(PROVIDED TEXT):
####

This article is over 12 years, 0 months old
Despite Cameron’s claims that the strike was a ‘damp squib’, the threats from the government show that it is rattled, writes Anindya Bhattacharyya
Issue 2282

The Tories reacted to the 30 November public sector strike by dismissing it as a “damp squib”. But their actions since the strike tell a different story to their words.

First of all, they are lying.

On the day of the strike David Cameron told parliament that 40 percent of schools in England were open. But even on the government’s own figures, at least three quarters of schools were hit—and of those, four out of five were completely shut.

In Wales the figures were even higher—around 80 percent of schools were closed.

London’s Metropolitan Police admitted that they had been called in to cover for striking ambulance workers.

The majority of job centres offered no service to the public, according to the PCS union. This was despite some centres being “opened” by bosses on a purely token basis.

####

(DATA FOR THIS EXERCISE):
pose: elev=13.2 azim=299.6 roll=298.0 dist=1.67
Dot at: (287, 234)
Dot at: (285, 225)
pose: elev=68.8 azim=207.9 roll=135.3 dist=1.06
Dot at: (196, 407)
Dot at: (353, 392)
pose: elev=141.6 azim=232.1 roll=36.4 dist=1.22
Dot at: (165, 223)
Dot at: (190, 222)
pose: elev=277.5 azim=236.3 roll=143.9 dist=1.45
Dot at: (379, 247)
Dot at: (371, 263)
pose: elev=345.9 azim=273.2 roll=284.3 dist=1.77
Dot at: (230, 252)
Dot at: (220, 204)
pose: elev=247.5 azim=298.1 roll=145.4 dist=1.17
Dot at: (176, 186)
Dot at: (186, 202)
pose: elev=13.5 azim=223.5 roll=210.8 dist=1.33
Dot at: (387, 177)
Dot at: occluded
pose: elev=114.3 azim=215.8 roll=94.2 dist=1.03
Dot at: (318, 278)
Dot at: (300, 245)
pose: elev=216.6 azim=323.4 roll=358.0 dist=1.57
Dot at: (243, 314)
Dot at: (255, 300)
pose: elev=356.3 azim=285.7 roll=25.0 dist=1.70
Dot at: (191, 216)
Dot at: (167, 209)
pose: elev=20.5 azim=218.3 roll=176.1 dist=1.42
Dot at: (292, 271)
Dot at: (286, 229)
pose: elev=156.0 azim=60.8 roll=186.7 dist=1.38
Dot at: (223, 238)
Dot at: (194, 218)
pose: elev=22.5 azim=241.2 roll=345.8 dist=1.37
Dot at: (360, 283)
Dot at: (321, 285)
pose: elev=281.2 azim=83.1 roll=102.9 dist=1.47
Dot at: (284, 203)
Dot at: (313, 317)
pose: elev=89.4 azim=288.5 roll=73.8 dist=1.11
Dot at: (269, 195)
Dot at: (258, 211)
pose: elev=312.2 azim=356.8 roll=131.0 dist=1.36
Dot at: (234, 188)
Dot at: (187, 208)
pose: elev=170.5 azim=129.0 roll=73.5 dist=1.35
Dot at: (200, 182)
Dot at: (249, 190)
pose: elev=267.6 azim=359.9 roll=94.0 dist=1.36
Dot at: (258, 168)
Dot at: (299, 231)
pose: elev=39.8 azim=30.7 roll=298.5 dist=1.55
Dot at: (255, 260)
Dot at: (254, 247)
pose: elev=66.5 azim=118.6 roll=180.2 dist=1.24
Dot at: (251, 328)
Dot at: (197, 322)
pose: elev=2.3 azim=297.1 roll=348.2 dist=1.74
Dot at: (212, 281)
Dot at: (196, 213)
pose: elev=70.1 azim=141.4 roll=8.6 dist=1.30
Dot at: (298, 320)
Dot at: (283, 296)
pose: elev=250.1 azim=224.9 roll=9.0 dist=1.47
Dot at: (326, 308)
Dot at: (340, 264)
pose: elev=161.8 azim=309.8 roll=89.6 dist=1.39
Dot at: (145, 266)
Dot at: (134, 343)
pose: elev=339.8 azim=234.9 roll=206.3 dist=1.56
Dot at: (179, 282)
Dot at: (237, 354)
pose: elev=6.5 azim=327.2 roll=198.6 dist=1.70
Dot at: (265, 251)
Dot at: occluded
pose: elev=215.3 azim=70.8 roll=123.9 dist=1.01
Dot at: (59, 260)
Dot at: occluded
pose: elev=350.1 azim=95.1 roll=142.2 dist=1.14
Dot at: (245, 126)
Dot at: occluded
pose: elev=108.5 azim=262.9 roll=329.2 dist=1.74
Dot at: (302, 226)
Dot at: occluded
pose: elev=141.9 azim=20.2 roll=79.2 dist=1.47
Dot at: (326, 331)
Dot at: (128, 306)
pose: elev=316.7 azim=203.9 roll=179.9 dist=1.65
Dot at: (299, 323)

####

(WHAT TO DO):
- 1) Write out the article about the 30 November public sector strike word for word, in full.
- 2) From the records, give again the stretch from the line containing "pose: elev=68.8 azim=207.9" through the line containing "Dot at: (313, 317)", both lines included, with nothing else.
The article and the records have no connection to one another.

(ANSWERS FOR THE TASKS):
- 1)
This article is over 12 years, 0 months old
Despite Cameron’s claims that the strike was a ‘damp squib’, the threats from the government show that it is rattled, writes Anindya Bhattacharyya
Issue 2282

The Tories reacted to the 30 November public sector strike by dismissing it as a “damp squib”. But their actions since the strike tell a different story to their words.

First of all, they are lying.

On the day of the strike David Cameron told parliament that 40 percent of schools in England were open. But even on the government’s own figures, at least three quarters of schools were hit—and of those, four out of five were completely shut.

In Wales the figures were even higher—around 80 percent of schools were closed.

London’s Metropolitan Police admitted that they had been called in to cover for striking ambulance workers.

The majority of job centres offered no service to the public, according to the PCS union. This was despite some centres being “opened” by bosses on a purely token basis.

- 2)
pose: elev=68.8 azim=207.9 roll=135.3 dist=1.06
Dot at: (196, 407)
Dot at: (353, 392)
pose: elev=141.6 azim=232.1 roll=36.4 dist=1.22
Dot at: (165, 223)
Dot at: (190, 222)
pose: elev=277.5 azim=236.3 roll=143.9 dist=1.45
Dot at: (379, 247)
Dot at: (371, 263)
pose: elev=345.9 azim=273.2 roll=284.3 dist=1.77
Dot at: (230, 252)
Dot at: (220, 204)
pose: elev=247.5 azim=298.1 roll=145.4 dist=1.17
Dot at: (176, 186)
Dot at: (186, 202)
pose: elev=13.5 azim=223.5 roll=210.8 dist=1.33
Dot at: (387, 177)
Dot at: occluded
pose: elev=114.3 azim=215.8 roll=94.2 dist=1.03
Dot at: (318, 278)
Dot at: (300, 245)
pose: elev=216.6 azim=323.4 roll=358.0 dist=1.57
Dot at: (243, 314)
Dot at: (255, 300)
pose: elev=356.3 azim=285.7 roll=25.0 dist=1.70
Dot at: (191, 216)
Dot at: (167, 209)
pose: elev=20.5 azim=218.3 roll=176.1 dist=1.42
Dot at: (292, 271)
Dot at: (286, 229)
pose: elev=156.0 azim=60.8 roll=186.7 dist=1.38
Dot at: (223, 238)
Dot at: (194, 218)
pose: elev=22.5 azim=241.2 roll=345.8 dist=1.37
Dot at: (360, 283)
Dot at: (321, 285)
pose: elev=281.2 azim=83.1 roll=102.9 dist=1.47
Dot at: (284, 203)
Dot at: (313, 317)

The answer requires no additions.